Rewrite the lines starting with the line that contains "Health Permit Application. This document" and going on through the line that contains "use permit specific for the particular event.", replacing "documentation" with "paperwork" and leaving everything else unchanged.

☆ ☆ ☆ ☆

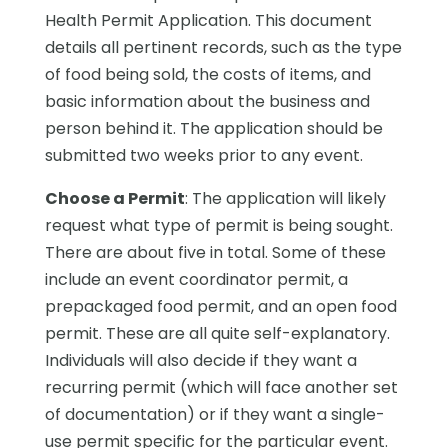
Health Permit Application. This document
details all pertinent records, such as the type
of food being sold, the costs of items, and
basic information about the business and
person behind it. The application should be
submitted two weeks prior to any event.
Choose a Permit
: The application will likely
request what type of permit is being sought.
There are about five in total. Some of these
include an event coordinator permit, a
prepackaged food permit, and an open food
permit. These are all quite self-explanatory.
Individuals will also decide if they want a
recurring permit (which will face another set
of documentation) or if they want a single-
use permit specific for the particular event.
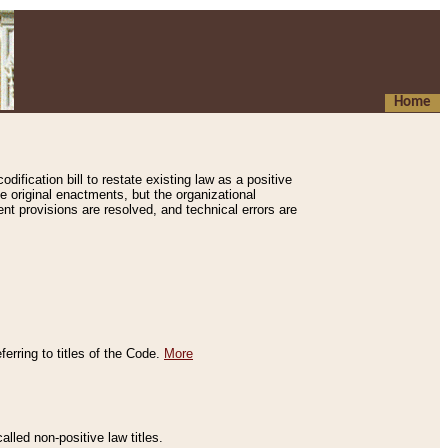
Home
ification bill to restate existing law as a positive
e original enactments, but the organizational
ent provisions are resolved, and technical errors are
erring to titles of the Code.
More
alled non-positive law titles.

☆ ☆ ☆ ☆

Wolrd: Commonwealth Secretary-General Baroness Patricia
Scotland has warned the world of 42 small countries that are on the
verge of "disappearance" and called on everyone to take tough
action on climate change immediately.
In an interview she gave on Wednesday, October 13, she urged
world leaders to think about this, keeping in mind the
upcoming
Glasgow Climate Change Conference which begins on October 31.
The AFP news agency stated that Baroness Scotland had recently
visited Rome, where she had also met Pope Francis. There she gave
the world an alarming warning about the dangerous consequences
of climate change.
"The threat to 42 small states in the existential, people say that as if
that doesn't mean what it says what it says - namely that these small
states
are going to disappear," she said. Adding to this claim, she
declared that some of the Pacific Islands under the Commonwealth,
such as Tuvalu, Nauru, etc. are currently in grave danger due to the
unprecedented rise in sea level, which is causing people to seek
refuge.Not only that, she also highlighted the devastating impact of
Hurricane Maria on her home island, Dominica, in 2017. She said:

☆ ☆ ☆ ☆

## Solution to this exercise
Health Permit Application. This document
details all pertinent records, such as the type
of food being sold, the costs of items, and
basic information about the business and
person behind it. The application should be
submitted two weeks prior to any event.
Choose a Permit
: The application will likely
request what type of permit is being sought.
There are about five in total. Some of these
include an event coordinator permit, a
prepackaged food permit, and an open food
permit. These are all quite self-explanatory.
Individuals will also decide if they want a
recurring permit (which will face another set
of paperwork) or if they want a single-
use permit specific for the particular event.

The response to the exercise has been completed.